Natürliches Gehen trotz Prothese;
© Fraunhofer TEG

Zehntausende von Menschen müssen allein in Deutschland jedes Jahr zum zweiten Mal das Gehen lernen, weil sie Gliedmaßen verloren haben und nun auf Prothesen angewiesen sind. Bisher hapert es jedoch noch an einer prothetischen Versorgung, mit der die Patienten beim Gehen möglichst wenig umlernen müssen. Und das, obwohl moderne Beinprothesen weit mehr können als nur stützen. Aus einem umfangreichen Baukasten standardisierter Module setzen Orthopädietechniker heute künstliche Gliedmaßen zusammen, die individuell auf ihre Träger zugeschnitten sind und im Extremfall sogar Leistungssport zulassen.

Ein wichtiger Bestandteil jeder Beinprothese ist der Prothesenfuß. Derzeit gibt es Prothesenfüße, die sich um drei Achsen im Raum bewegen und flexibel an Bodenunebenheiten anpassen. "Noch existiert jedoch kein Prothesenfuß, der die natürlichen Bewegungsabläufe beim Gehen nachbildet", sagt Dr. med. Urs Schneider von der Fraunhofer-Technologie- Entwicklungsgruppe TEG, Stuttgart.

Mit seinem Team hat er einen Prothesenfuß entwickelt, der dies kann - rein mechanisch, ohne aufwändige Elektronik. Bei jedem Schritt führt der menschliche Fuß eine kleine Rotationsbewegung aus, die kaum jemand bewusst wahrnimmt: Nach dem Aufsetzen der Ferse kippt der Fuß zunächst nach innen und dreht sich dann beim Abrollen über eine gerade Position nach außen, während sich die Hüfte für den nächsten Schritt nach vorne schiebt. Genau diese Drehbewegungen ahmt der Prothesenfuß nach.

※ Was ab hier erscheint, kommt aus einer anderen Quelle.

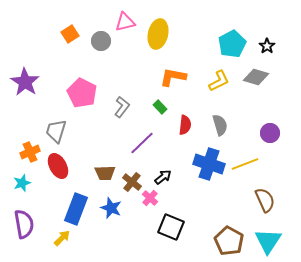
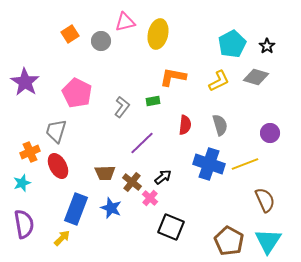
pink pentagon: moved 5 px left
green rectangle: moved 7 px left, 6 px up; rotated 56 degrees counterclockwise
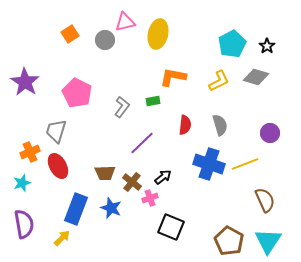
gray circle: moved 4 px right, 1 px up
pink cross: rotated 28 degrees clockwise
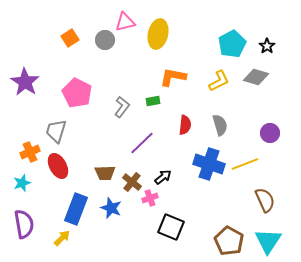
orange square: moved 4 px down
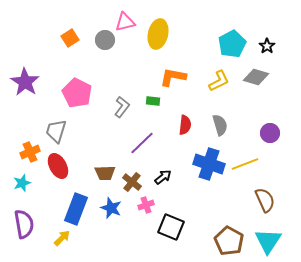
green rectangle: rotated 16 degrees clockwise
pink cross: moved 4 px left, 7 px down
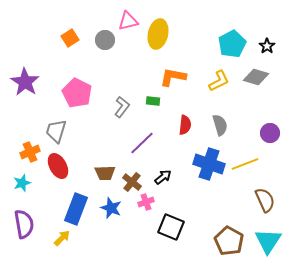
pink triangle: moved 3 px right, 1 px up
pink cross: moved 3 px up
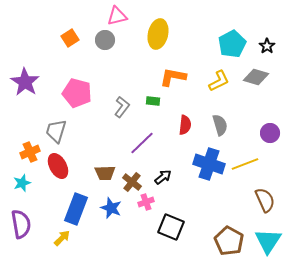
pink triangle: moved 11 px left, 5 px up
pink pentagon: rotated 12 degrees counterclockwise
purple semicircle: moved 3 px left
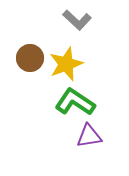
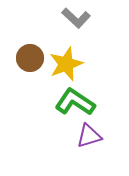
gray L-shape: moved 1 px left, 2 px up
purple triangle: rotated 8 degrees counterclockwise
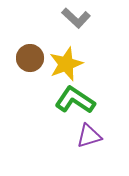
green L-shape: moved 2 px up
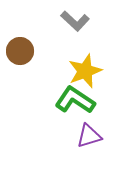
gray L-shape: moved 1 px left, 3 px down
brown circle: moved 10 px left, 7 px up
yellow star: moved 19 px right, 7 px down
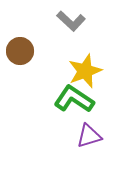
gray L-shape: moved 4 px left
green L-shape: moved 1 px left, 1 px up
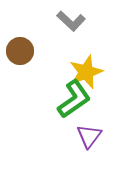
yellow star: moved 1 px right, 1 px down
green L-shape: rotated 111 degrees clockwise
purple triangle: rotated 36 degrees counterclockwise
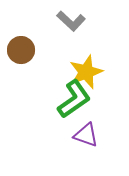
brown circle: moved 1 px right, 1 px up
purple triangle: moved 3 px left, 1 px up; rotated 48 degrees counterclockwise
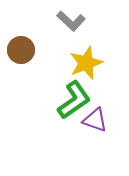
yellow star: moved 9 px up
green L-shape: moved 1 px down
purple triangle: moved 9 px right, 15 px up
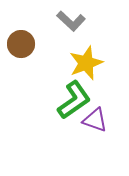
brown circle: moved 6 px up
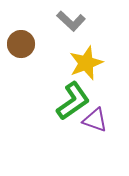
green L-shape: moved 1 px left, 1 px down
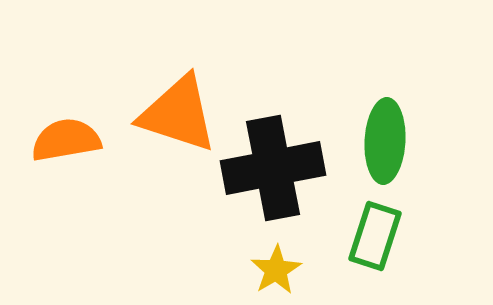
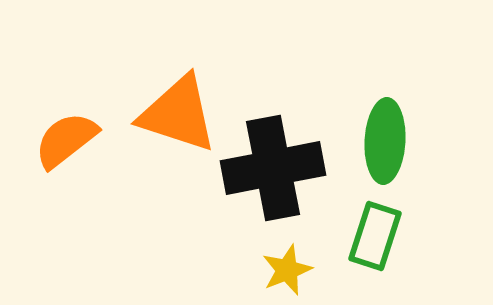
orange semicircle: rotated 28 degrees counterclockwise
yellow star: moved 11 px right; rotated 9 degrees clockwise
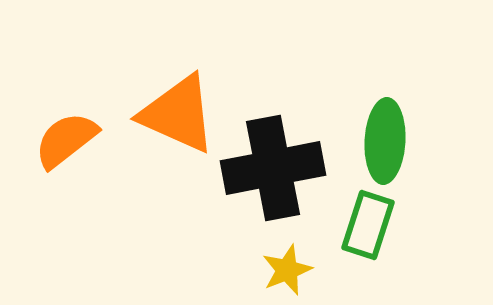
orange triangle: rotated 6 degrees clockwise
green rectangle: moved 7 px left, 11 px up
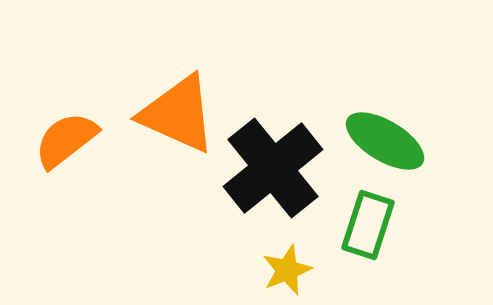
green ellipse: rotated 62 degrees counterclockwise
black cross: rotated 28 degrees counterclockwise
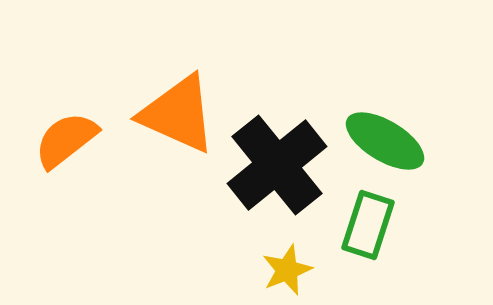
black cross: moved 4 px right, 3 px up
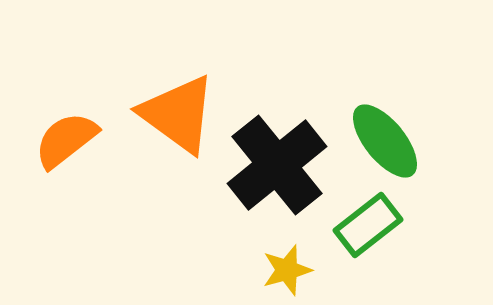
orange triangle: rotated 12 degrees clockwise
green ellipse: rotated 20 degrees clockwise
green rectangle: rotated 34 degrees clockwise
yellow star: rotated 6 degrees clockwise
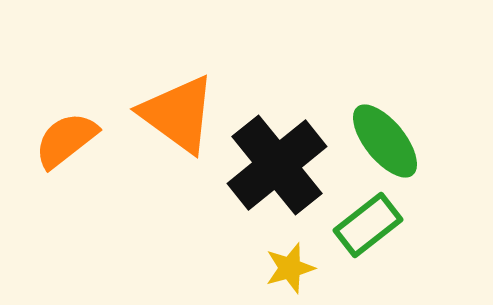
yellow star: moved 3 px right, 2 px up
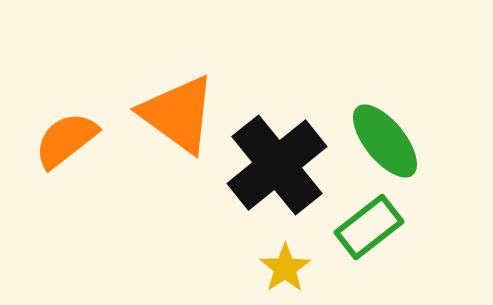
green rectangle: moved 1 px right, 2 px down
yellow star: moved 5 px left; rotated 18 degrees counterclockwise
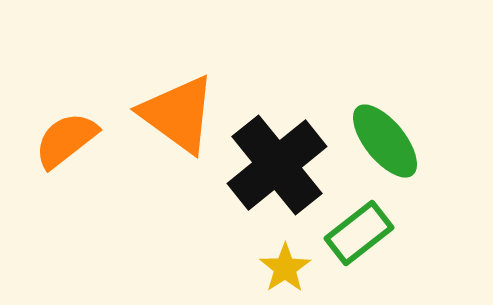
green rectangle: moved 10 px left, 6 px down
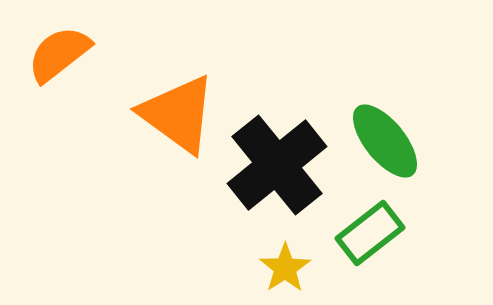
orange semicircle: moved 7 px left, 86 px up
green rectangle: moved 11 px right
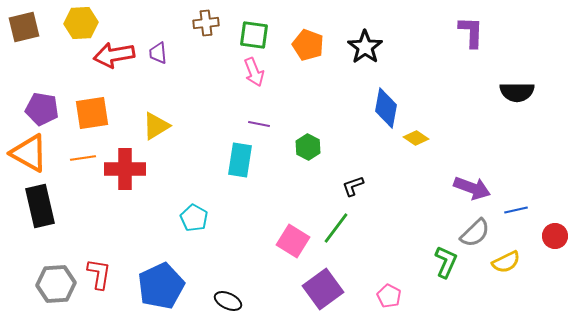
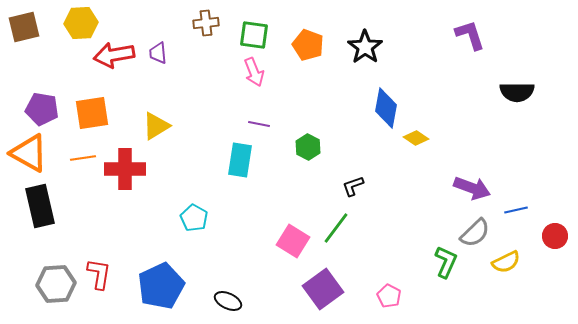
purple L-shape: moved 1 px left, 3 px down; rotated 20 degrees counterclockwise
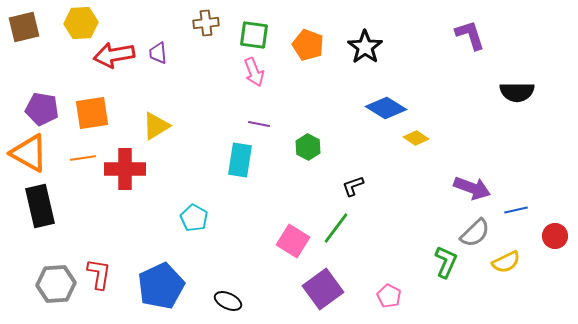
blue diamond: rotated 69 degrees counterclockwise
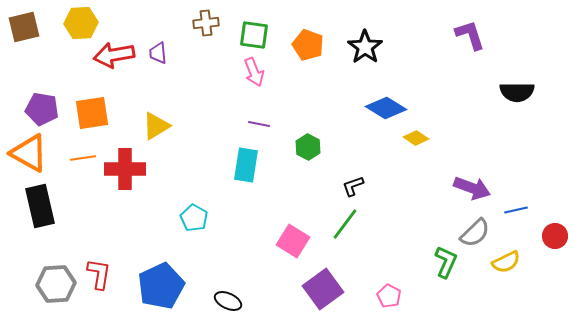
cyan rectangle: moved 6 px right, 5 px down
green line: moved 9 px right, 4 px up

Indem er den natürlichen Bewegungsablauf beim Gehen imitiert, erspart er frisch amputierten Menschen nicht nur das oft mühsame Umlernen. Er schont auch die intakten Knie- und Hüftgelenke sowie die Lendenwirbelsäule. "Klinische Tests haben gezeigt, dass durch das naturnahe Gangbild kaum jemandem die Prothese auffällt," resümiert Schneider. Der Prothesenfuß ist bereits zum Patent angemeldet.